Ich weiß auch gar nicht wieso, aber sie schaute dabei mit ihren großen hübsch geschminkten Augen meine Mama an. So ähnlich als würde sie Rat bei einer erfahrenen Frau suchen.
-Na klar, antwortete meine Mum. Das wird sicher eine gute Erinnerung an den schönsten Tag in deinem Leben werden. Es kann sonst sein, dass ihr es bereut den Bären nicht gekauft zu haben.
Und tatsächlich folgten die zwei dem Rat meiner Mutti. Wir hingegen haben auch einen Bären bekommen, allerdings alle drei jeweils die viel kleinere Variante. Es war aber eine riesen Freude über die Errungenschaft.
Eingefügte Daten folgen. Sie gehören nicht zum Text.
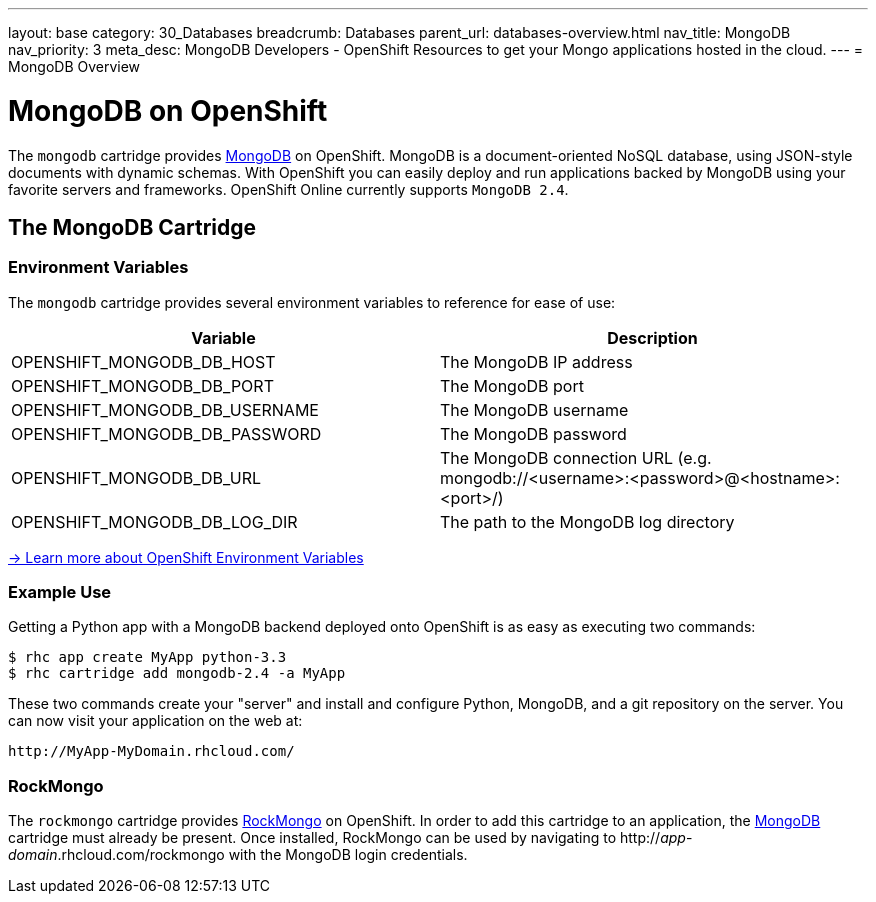 ---
layout: base
category: 30_Databases
breadcrumb: Databases
parent_url: databases-overview.html
nav_title: MongoDB
nav_priority: 3
meta_desc: MongoDB Developers - OpenShift Resources to get your Mongo applications hosted in the cloud.
---
= MongoDB Overview

[[top]]
[float]
= MongoDB on OpenShift
[.lead]
The `mongodb` cartridge provides link:http://www.mongodb.org/[MongoDB] on OpenShift. MongoDB is a document-oriented NoSQL database, using JSON-style documents with dynamic schemas. With OpenShift you can easily deploy and run applications backed by MongoDB using your favorite servers and frameworks. OpenShift Online currently supports `MongoDB 2.4`.

== The MongoDB Cartridge

=== Environment Variables
The `mongodb` cartridge provides several environment variables to reference for ease of use:

[options="header"]
|===
|Variable |Description

|OPENSHIFT_MONGODB_DB_HOST
|The MongoDB IP address

|OPENSHIFT_MONGODB_DB_PORT
|The MongoDB port

|OPENSHIFT_MONGODB_DB_USERNAME
|The MongoDB username

|OPENSHIFT_MONGODB_DB_PASSWORD
|The MongoDB password

|OPENSHIFT_MONGODB_DB_URL
|The MongoDB connection URL (e.g. mongodb://<username>:<password>@<hostname>:<port>/)

|OPENSHIFT_MONGODB_DB_LOG_DIR
|The path to the MongoDB log directory
|===

link:https://developers.openshift.com/en/managing-environment-variables.html[-> Learn more about OpenShift Environment Variables]

=== Example Use

Getting a Python app with a MongoDB backend deployed onto OpenShift is as easy as executing two commands:

[source]
--
$ rhc app create MyApp python-3.3
$ rhc cartridge add mongodb-2.4 -a MyApp
--

These two commands create your "server" and install and configure Python, MongoDB, and a git repository on the server. You can now visit your application on the web at:

[source]
--
http://MyApp-MyDomain.rhcloud.com/
--

[[rockmongo]]
=== RockMongo
The `rockmongo` cartridge provides http://rockmongo.com/[RockMongo] on OpenShift. In order to add this cartridge to an application, the link:#mongodb[MongoDB] cartridge must already be present. Once installed, RockMongo can be used by navigating to http://_app_-_domain_.rhcloud.com/rockmongo with the MongoDB login credentials.
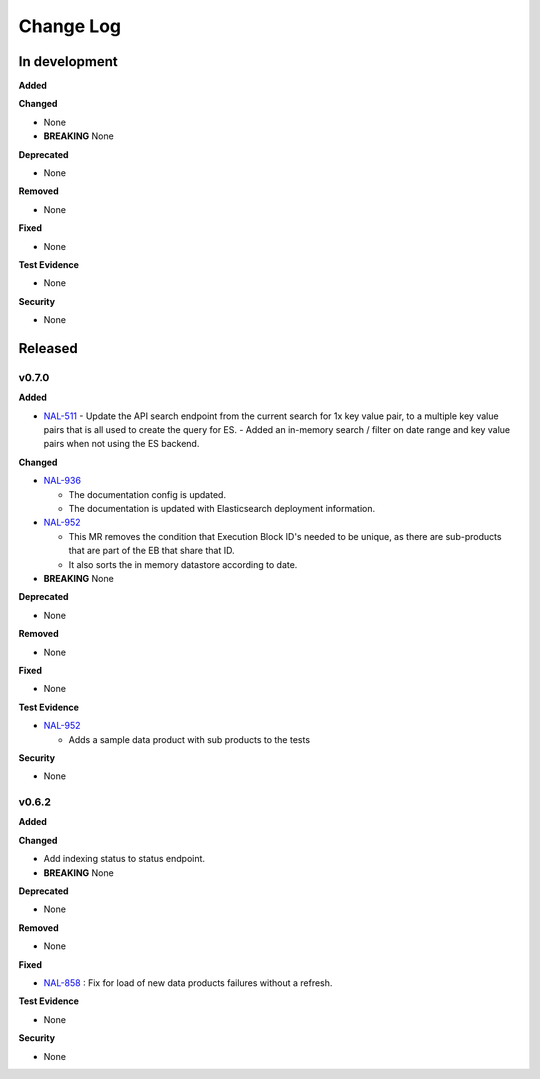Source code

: Change Log
###########

In development
==============

**Added**

**Changed**

* None
* **BREAKING** None

**Deprecated**

* None

**Removed**

* None

**Fixed**

* None

**Test Evidence**

* None

**Security**

* None



Released
========

v0.7.0
------

**Added**

* `NAL-511 <https://jira.skatelescope.org/browse/NAL-511>`_ 
  - Update the API search endpoint from the current search for 1x key value pair, to a multiple key value pairs that is all used to create the query for ES.
  - Added an in-memory search / filter on date range and key value pairs when not using the ES backend.

**Changed**

* `NAL-936 <https://jira.skatelescope.org/browse/NAL-936>`_ 

  - The documentation config is updated.
  - The documentation is updated with Elasticsearch deployment information.

* `NAL-952 <https://jira.skatelescope.org/browse/NAL-952>`_ 

  - This MR removes the condition that Execution Block ID's needed to be unique, as there are sub-products that are part of the EB that share that ID.
  - It also sorts the in memory datastore according to date.

* **BREAKING** None

**Deprecated**

* None

**Removed**

* None

**Fixed**

* None

**Test Evidence**

* `NAL-952 <https://jira.skatelescope.org/browse/NAL-952>`_ 

  - Adds a sample data product with sub products to the tests

**Security**

* None


v0.6.2
------

**Added**

**Changed**

* Add indexing status to status endpoint.
* **BREAKING** None

**Deprecated**

* None

**Removed**

* None

**Fixed**

* `NAL-858 <https://jira.skatelescope.org/browse/NAL-858>`_ : Fix for load of new data products failures without a refresh.

**Test Evidence**

* None

**Security**

* None
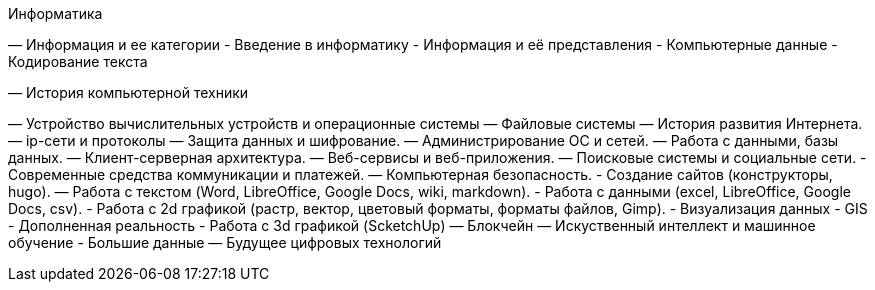 Информатика

— Информация и ее категории
  - Введение в информатику
  - Информация и её представления
  - Компьютерные данные
  - Кодирование текста

— История компьютерной техники

— Устройство вычислительных устройств и операционные системы
— Файловые системы
— История развития Интернета.
— ip-сети и протоколы
— Защита данных и шифрование.
— Администрирование ОС и сетей.
— Работа с данными, базы данных.
— Клиент-серверная архитектура.
— Веб-сервисы и веб-приложения.
— Поисковые системы и социальные сети.
- Современные средства коммуникации и платежей.
— Компьютерная безопасность.
- Создание сайтов (конструкторы, hugo).
— Работа с текстом (Word, LibreOffice, Google Docs, wiki, markdown).
- Работа с данными (excel, LibreOffice, Google Docs, csv).
- Работа с 2d графикой (растр, вектор, цветовый форматы, форматы файлов, Gimp).
- Визуализация данных
- GIS
- Дополненная реальность
- Работа с 3d графикой (ScketchUp)
— Блокчейн
— Искуственный интеллект и машинное обучение
- Большие данные
— Будущее цифровых технологий
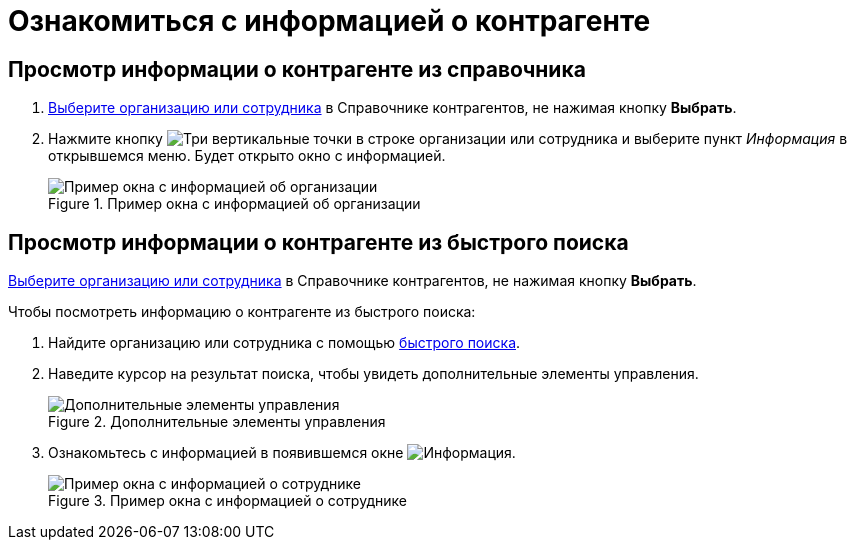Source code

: = Ознакомиться с информацией о контрагенте

== Просмотр информации о контрагенте из справочника

. xref:partnersFindAndSelect.adoc[Выберите организацию или сотрудника] в Справочнике контрагентов, не нажимая кнопку *Выбрать*.
. Нажмите кнопку image:buttons/verticalDots.png[Три вертикальные точки] в строке организации или сотрудника и выберите пункт _Информация_ в открывшемся меню. Будет открыто окно с информацией.
+
.Пример окна с информацией об организации
image::partnerInfo.png[Пример окна с информацией об организации]

== Просмотр информации о контрагенте из быстрого поиска

xref:partnersFindAndSelect.adoc[Выберите организацию или сотрудника] в Справочнике контрагентов, не нажимая кнопку *Выбрать*.

.Чтобы посмотреть информацию о контрагенте из быстрого поиска:
. Найдите организацию или сотрудника с помощью xref:partnersQuickSearch.adoc[быстрого поиска].
. Наведите курсор на результат поиска, чтобы увидеть дополнительные элементы управления.
+
.Дополнительные элементы управления
image::fastsearchInfoButton.png[Дополнительные элементы управления]
+
. Ознакомьтесь с информацией в появившемся окне image:buttons/showInfo.png[Информация].
+
.Пример окна с информацией о сотруднике
image::fastinfoByEmplPartners.png[Пример окна с информацией о сотруднике]
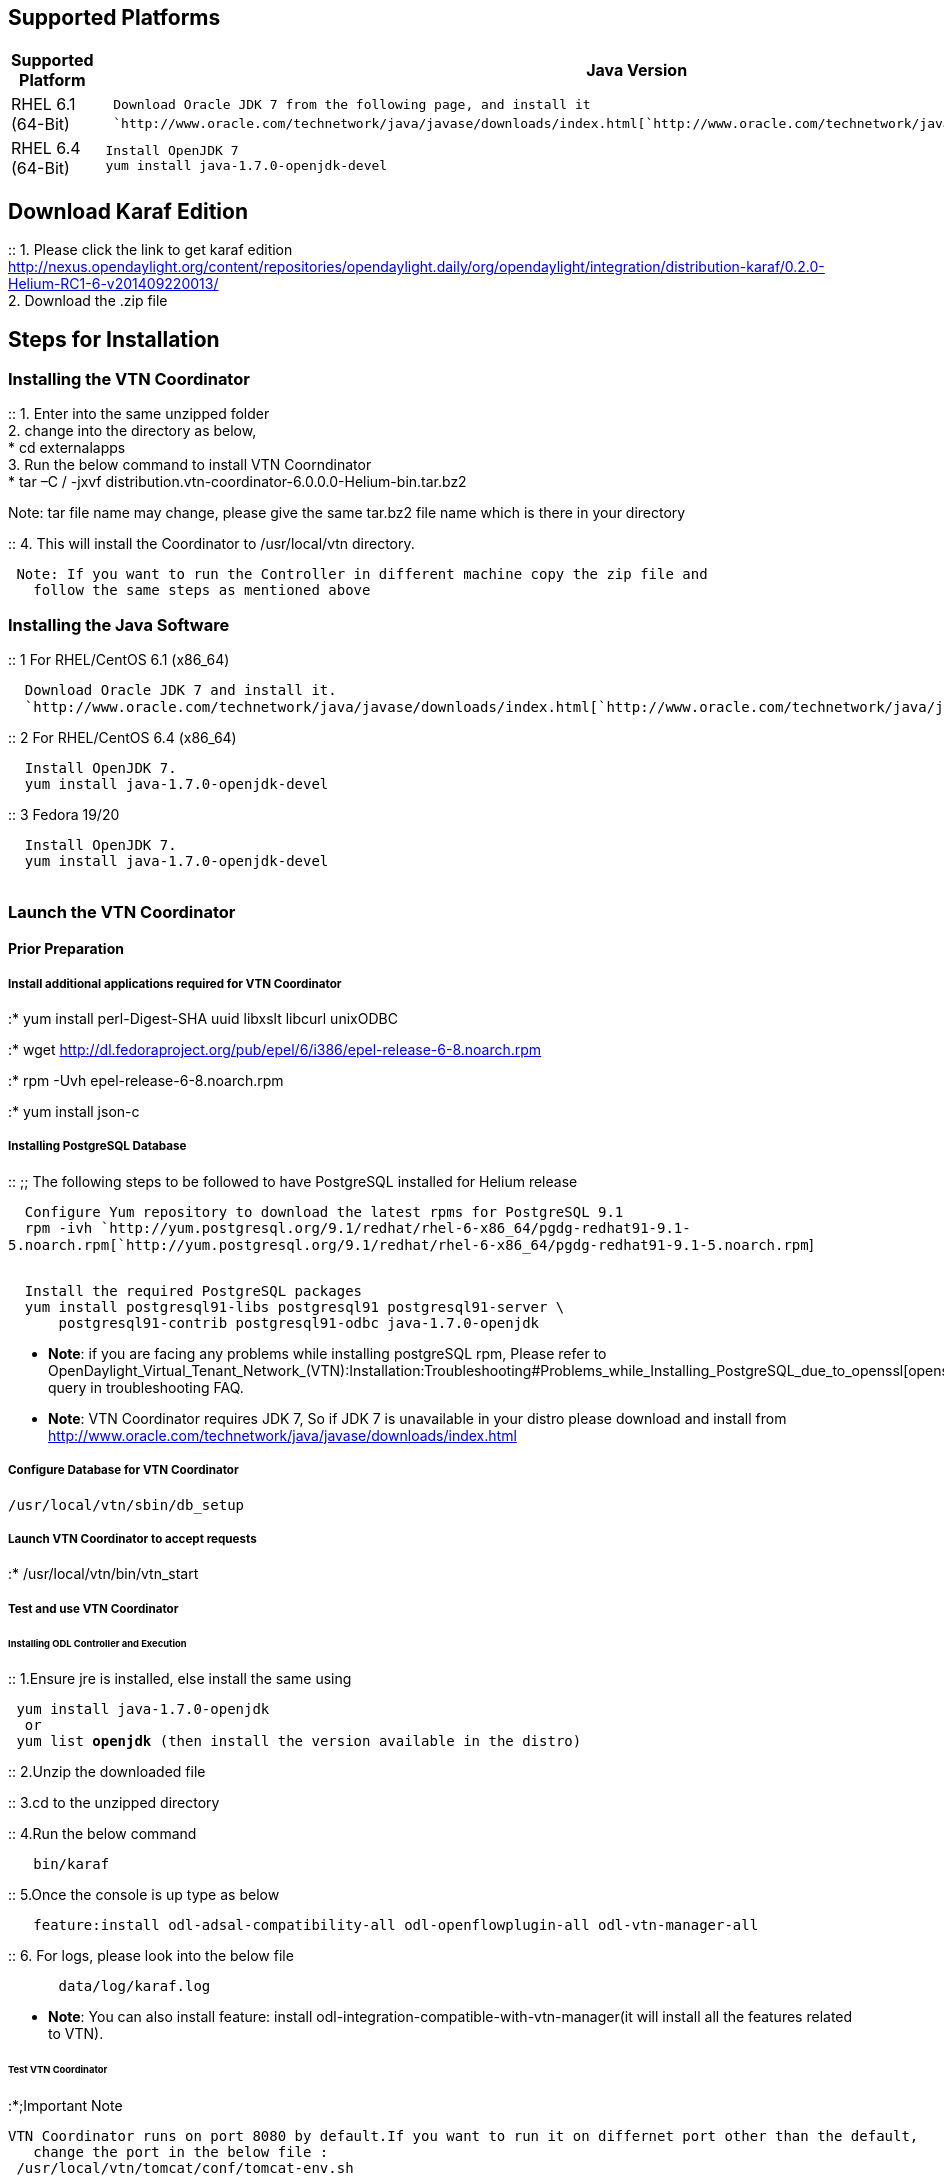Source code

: [[supported-platforms]]
== Supported Platforms

[cols=",",]
|=======================================================================
|*Supported Platform* |*Java Version*

|RHEL 6.1 (64-Bit)
|`  Download Oracle JDK 7 from the following page, and install it` +
`  `http://www.oracle.com/technetwork/java/javase/downloads/index.html[`http://www.oracle.com/technetwork/java/javase/downloads/index.html`]

|RHEL 6.4 (64-Bit) |` Install OpenJDK 7` +
` yum install java-1.7.0-openjdk-devel`
|=======================================================================

[[download-karaf-edition]]
== Download Karaf Edition

::
  1. Please click the link to get karaf edition
  http://nexus.opendaylight.org/content/repositories/opendaylight.daily/org/opendaylight/integration/distribution-karaf/0.2.0-Helium-RC1-6-v201409220013/
  +
  2. Download the .zip file

[[steps-for-installation]]
== Steps for Installation

[[installing-the-vtn-coordinator]]
=== Installing the VTN Coordinator

::
  1. Enter into the same unzipped folder
  +
  2. change into the directory as below,
  +
  * cd externalapps
  +
  3. Run the below command to install VTN Coorndinator
  +
  * tar –C / -jxvf
  distribution.vtn-coordinator-6.0.0.0-Helium-bin.tar.bz2

Note: tar file name may change, please give the same tar.bz2 file name
which is there in your directory

::
  4. This will install the Coordinator to /usr/local/vtn directory.

` Note: If you want to run the Controller in different machine copy the zip file and ` +
`   follow the same steps as mentioned above`

[[installing-the-java-software]]
=== Installing the Java Software

::
  1 For RHEL/CentOS 6.1 (x86_64)

`  Download Oracle JDK 7 and install it.` +
`  `http://www.oracle.com/technetwork/java/javase/downloads/index.html[`http://www.oracle.com/technetwork/java/javase/downloads/index.html`]

::
  2 For RHEL/CentOS 6.4 (x86_64)

`  Install OpenJDK 7.` +
`  yum install java-1.7.0-openjdk-devel`

::
  3 Fedora 19/20

`  Install OpenJDK 7.` +
`  yum install java-1.7.0-openjdk-devel` +
`  `

[[launch-the-vtn-coordinator]]
=== Launch the VTN Coordinator

[[prior-preparation]]
==== Prior Preparation

[[install-additional-applications-required-for-vtn-coordinator]]
===== Install additional applications required for VTN Coordinator

:* yum install perl-Digest-SHA uuid libxslt libcurl unixODBC

:* wget
http://dl.fedoraproject.org/pub/epel/6/i386/epel-release-6-8.noarch.rpm

:* rpm -Uvh epel-release-6-8.noarch.rpm

:* yum install json-c

[[installing-postgresql-database]]
===== Installing PostgreSQL Database

::
  ;;
    The following steps to be followed to have PostgreSQL installed for
    Helium release

`  Configure Yum repository to download the latest rpms for PostgreSQL 9.1` +
`  rpm -ivh `http://yum.postgresql.org/9.1/redhat/rhel-6-x86_64/pgdg-redhat91-9.1-5.noarch.rpm[`http://yum.postgresql.org/9.1/redhat/rhel-6-x86_64/pgdg-redhat91-9.1-5.noarch.rpm`] +
`  `

`  Install the required PostgreSQL packages` +
`  yum install postgresql91-libs postgresql91 postgresql91-server \` +
`      postgresql91-contrib postgresql91-odbc java-1.7.0-openjdk`

* *Note*: if you are facing any problems while installing postgreSQL
rpm, Please refer to
OpenDaylight_Virtual_Tenant_Network_(VTN):Installation:Troubleshooting#Problems_while_Installing_PostgreSQL_due_to_openssl[openssl_problems]
query in troubleshooting FAQ.

* *Note*: VTN Coordinator requires JDK 7, So if JDK 7 is unavailable in
your distro please download and install from
http://www.oracle.com/technetwork/java/javase/downloads/index.html

[[configure-database-for-vtn-coordinator]]
===== Configure Database for VTN Coordinator

`/usr/local/vtn/sbin/db_setup`

[[launch-vtn-coordinator-to-accept-requests]]
===== Launch VTN Coordinator to accept requests

:* /usr/local/vtn/bin/vtn_start

[[test-and-use-vtn-coordinator]]
===== Test and use VTN Coordinator

[[installing-odl-controller-and-execution]]
====== Installing ODL Controller and Execution

::
  1.Ensure jre is installed, else install the same using

` yum install java-1.7.0-openjdk ` +
`  or` +
` yum list *openjdk* (then install the version available in the distro) `

::
  2.Unzip the downloaded file

::
  3.cd to the unzipped directory

::
  4.Run the below command

`   bin/karaf`

::
  5.Once the console is up type as below

`   feature:install odl-adsal-compatibility-all odl-openflowplugin-all odl-vtn-manager-all`

::
  6. For logs, please look into the below file

`      data/log/karaf.log`

* *Note*: You can also install feature: install
odl-integration-compatible-with-vtn-manager(it will install all the
features related to VTN).

[[test-vtn-coordinator]]
====== Test VTN Coordinator

:*;Important Note

`VTN Coordinator runs on port 8080 by default.If you want to run it on differnet port other than the default,` +
`   change the port in the below file :` +
` /usr/local/vtn/tomcat/conf/tomcat-env.sh `

::
  1. Get the version of api using the below command, and make sure the
  setup is working and getting the same response

`  curl --user admin:adminpass -H 'content-type: application/json' -X GET -H 'ipaddr:127.0.0.1' \` +
`  http://<VTN_COORDINATOR_IP_ADDRESS>:<VTN_COORDINATOR_PORT>/vtn-webapi/api_version.json`

::
  Response

`  {"api_version":{"version":"V1.0"}}`

::
  2. Create and use VTN

Please refer to
OpenDaylight_Virtual_Tenant_Network_(VTN):VTN_Coordinator:RestApi#VTNCoordinator_RestApi_Contents[Web
API reference] for all the API details to create VTN and all its sub
components.

[[terminate-vtn-coordinator]]
===== Terminate VTN Coordinator

:* /usr/local/vtn/bin/vtn_stop

Category:OpenDaylight Virtual Tenant Network[Category:OpenDaylight
Virtual Tenant Network]
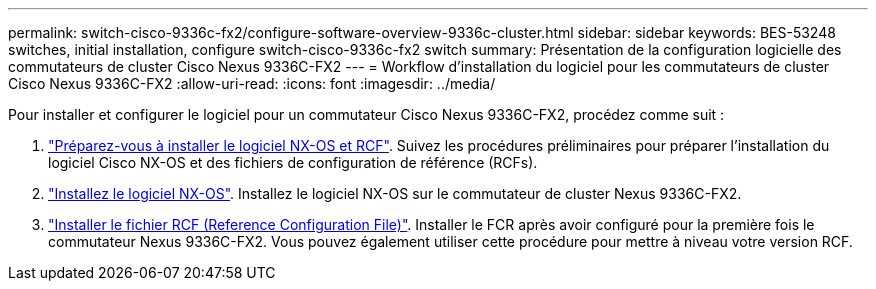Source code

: ---
permalink: switch-cisco-9336c-fx2/configure-software-overview-9336c-cluster.html 
sidebar: sidebar 
keywords: BES-53248 switches, initial installation, configure switch-cisco-9336c-fx2 switch 
summary: Présentation de la configuration logicielle des commutateurs de cluster Cisco Nexus 9336C-FX2 
---
= Workflow d'installation du logiciel pour les commutateurs de cluster Cisco Nexus 9336C-FX2
:allow-uri-read: 
:icons: font
:imagesdir: ../media/


[role="lead"]
Pour installer et configurer le logiciel pour un commutateur Cisco Nexus 9336C-FX2, procédez comme suit :

. link:install-nxos-overview-9336c-cluster.html["Préparez-vous à installer le logiciel NX-OS et RCF"]. Suivez les procédures préliminaires pour préparer l'installation du logiciel Cisco NX-OS et des fichiers de configuration de référence (RCFs).
. link:install-nxos-software-9336c-cluster.html["Installez le logiciel NX-OS"]. Installez le logiciel NX-OS sur le commutateur de cluster Nexus 9336C-FX2.
. link:install-nxos-rcf-9336c-cluster.html["Installer le fichier RCF (Reference Configuration File)"]. Installer le FCR après avoir configuré pour la première fois le commutateur Nexus 9336C-FX2. Vous pouvez également utiliser cette procédure pour mettre à niveau votre version RCF.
Nun, ein ganzes Jahrzehnt später, bin ich wieder an dem zauberhaften Erinnerungskomplex Poklonnaja Gora. Es hat sich nicht viel verändert. So soll es ja auch sein. Schließlich ist es eine Sehenswürdigkeit. Doch auch die Händler oder zumindest deren Warenangebot haben sich nicht wirklich gewandelt. Es wurden genauso viele Plüschtiere und Helium gefüllte Luftballons angeboten. Und die Kinder quängelten wie wir einst und bekamen meist etwas zur Ablenkung, wie zum Beispiel eine kleine Seifenblase-Dose. Eine ganz einfache Dose mit Shampoo und Wasser verdünnt. Doch solch eine banale Kleinigkeit kann einem Kind sehr viel Freude bereiten. Außerdem ist es eine viel billigere Variante im Vergleich zu den Plüschtieren oder Helium gefüllten Luftballons. Wahrscheinlich ist es für die Eltern immer noch besser dieses Ablenkmanöver anzuwenden.